VIEWPOINT published in The Maui News, April 5, 2015
By RIKI HOKAMA, for The Maui News
The Arakawa administration is playing an accounting shell game of “Now you see it, now you don’t.”
This action is putting the livelihood of existing employees in jeopardy and, simply put, is inappropriate.
At the March 27 meeting of the Maui County Council’s Budget and Finance Committee, the director of the Department of Environmental Management told council members the department needed an additional $700,029 for the remaining three months of the current fiscal year to cover expenses for contracts and new employees. After the meeting, he threatened to shut down the county’s landfills, reduce waste collection and lay off existing Solid Waste Division employees if the requested budget amendment isn’t approved.
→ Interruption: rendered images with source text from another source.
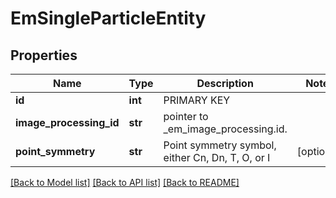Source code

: # EmSingleParticleEntity

## Properties
Name | Type | Description | Notes
------------ | ------------- | ------------- | -------------
**id** | **int** | PRIMARY KEY | 
**image_processing_id** | **str** | pointer to _em_image_processing.id. | 
**point_symmetry** | **str** | Point symmetry symbol, either Cn, Dn, T, O, or I | [optional] 

[[Back to Model list]](../README.md#documentation-for-models) [[Back to API list]](../README.md#documentation-for-api-endpoints) [[Back to README]](../README.md)

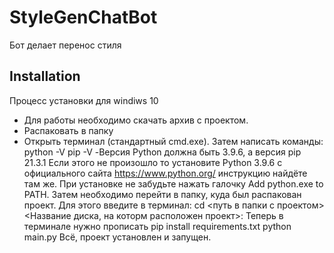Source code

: # StyleGenChatBot
Бот делает перенос стиля
## Installation
Процесс установки для windiws 10
 - Для работы необходимо скачать архив с проектом.
 - Распаковать в папку
 - Открыть терминал (стандартный cmd.exe). Затем написать команды: 
      python -V
      pip -V
 -Версия Python должна быть 3.9.6, а версия pip 21.3.1
Если этого не произошло то установите Python 3.9.6 с официального сайта https://www.python.org/ инструкцию найдёте там же. При установке не забудьте нажать галочку Add python.exe to PATH.
Затем необходимо перейти в папку, куда был распакован проект. Для этого введите в терминал:
    cd <путь в папки с проектом>
    <Название диска, на которм расположен проект>:
Теперь в терминале нужно прописать 
    pip install requirements.txt
    python main.py
Всё, проект установлен и запущен.
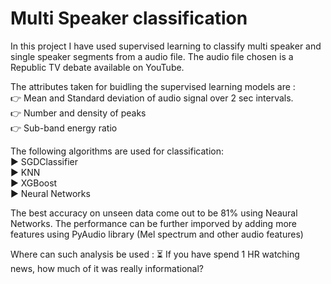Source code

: # Multi Speaker classification

In this project I have used supervised learning to classify multi speaker and single speaker segments from a audio file.
The audio file chosen is a Republic TV debate available on YouTube.

The attributes taken for buidling the supervised learning models are : <br>
👉 Mean and Standard deviation of audio signal over 2 sec intervals.<br>
👉 Number and density of peaks<br>
👉 Sub-band energy ratio<br>

The following algorithms are used for classification:<br>
▶️ SGDClassifier<br>
▶️ KNN<br>
▶️ XGBoost<br>
▶️ Neural Networks<br>

The best accuracy on unseen data come out to be 81% using Neaural Networks. The performance can be further imporved
by adding more features using PyAudio library (Mel spectrum and other audio features)

Where can such analysis be used :
⏳ If you have spend 1 HR watching news, how much of it was really informational?
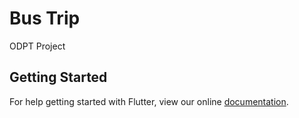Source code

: # Bus Trip

ODPT Project

## Getting Started

For help getting started with Flutter, view our online
[documentation](http://flutter.io/).

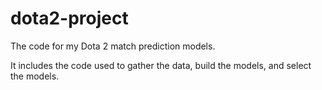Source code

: # dota2-project
The code for my Dota 2 match prediction models.

It includes the code used to gather the data, build the models, and select the models.
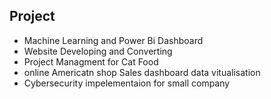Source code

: ## Project

- Machine Learning and Power Bi Dashboard 
- Website Developing and Converting 
- Project Managment for Cat Food 
- online Americatn shop Sales dashboard data vitualisation 
- Cybersecurity impelementaion for small company 
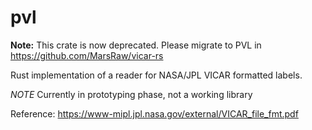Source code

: # pvl
**Note:** This crate is now deprecated. Please migrate to PVL in https://github.com/MarsRaw/vicar-rs

Rust implementation of a reader for NASA/JPL VICAR formatted labels.

*NOTE* Currently in prototyping phase, not a working library


Reference: https://www-mipl.jpl.nasa.gov/external/VICAR_file_fmt.pdf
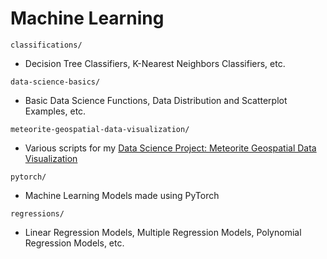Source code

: # Machine Learning

`classifications/`

- Decision Tree Classifiers, K-Nearest Neighbors Classifiers, etc.

`data-science-basics/`

- Basic Data Science Functions, Data Distribution and Scatterplot Examples, etc.

`meteorite-geospatial-data-visualization/`

- Various scripts for my [Data Science Project: Meteorite Geospatial Data Visualization](https://www.jonimakinen.com/mywork/meteorites-en.html)

`pytorch/`

- Machine Learning Models made using PyTorch

`regressions/`

- Linear Regression Models, Multiple Regression Models, Polynomial Regression Models, etc.
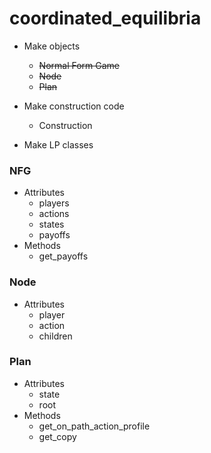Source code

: # coordinated_equilibria

* Make objects
  * ~~Normal Form Game~~
  * ~~Node~~
  * ~~Plan~~

* Make construction code
  * Construction

* Make LP classes




### NFG

* Attributes
  * players
  * actions
  * states
  * payoffs
* Methods
  * get_payoffs


### Node

* Attributes
  * player
  * action
  * children


### Plan

* Attributes
  * state
  * root
* Methods
  * get_on_path_action_profile
  * get_copy
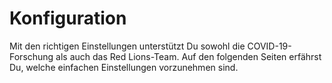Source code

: # Konfiguration

Mit den richtigen Einstellungen unterstützt Du sowohl die COVID-19-Forschung als auch das Red Lions-Team. Auf den folgenden Seiten erfährst Du, welche einfachen Einstellungen vorzunehmen sind.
The matter will be taken up again in committee Monday at 1:30 p.m.
It’s hard to understand why the administration would threaten the public with closure of landfills and reduction of services when it’s clear the council has budgeted enough money. The problem is that the department has inexplicably designated certain funds as untouchable by “encumbering” them for future contractual obligations.
The department has encumbered funds for professional services contracts that, notably, were executed in the same time frame the department submitted its budget amendment. There would be no need for the budget amendment if the funds hadn’t been tied up through unwarranted or untimely encumbrances.
That’s why I’m calling on the administration to disencumber enough funding to maintain current services.
It’s important to understand what these encumbrances actually are: the setting aside of money, on paper, for a projected future obligation. Unlike an escrow, no funds are actually placed in a different account; they are simply designated as encumbered for accounting purposes.
The money is there. The administration is just hiding it by tying it up in these encumbrances.
For multiyear contracts, such as most of those shown in the department’s financial documents, the encumbrances represent funds that may not even be due this fiscal year.
The county’s contract for professional services with Cornerstone Environmental, for example, executed on Jan. 21, is a two-year contract for $637,988. Yet the department has already encumbered the full amount.
The department knows how to be more sensible in dealing with long-term contracts. For instance, funds for some multiyear recycling contracts are only encumbered at six-month intervals.
Judicious execution and management of more contracts would free up the necessary money and obviate the need for the requested budget amendment. Indeed, by my calculations, more than $1.3 million could have been made available, if the administration had handled contracts differently and not encumbered funds to such a significant degree.
The administration is free to disencumber funds at any time it chooses. This action does not require any council approval; in fact, the council can’t do it.
Instead, the department is squirreling away the money under the guise of encumbrances, while holding its hand out for more. The purported shortfall is simply the result of the department’s excessive and premature encumbrance of funds and not handling its budget responsibly.
Because most of the relevant contracts are “sole source” and do not require a bid process, there is little or no risk of the contractor losing the work in subsequent contract terms.
Additionally, the administration should have realized savings from positions that have received council funding but haven’t been filled. Yet, strangely, the proposed budget amendment requests funding for expansion positions that can’t possibly be filled by the end of this fiscal year.
By disencumbering multiyear contract amounts and better managing funds already appropriated, the administration can avoid the draconian measures being suggested. This is a manufactured crisis that unfairly impacts taxpayers and our hardworking, frontline employees.
* Riki Hokama is chair of the Maui County Council’s Budget and Finance Committee and holds the council’s Lanai residency seat.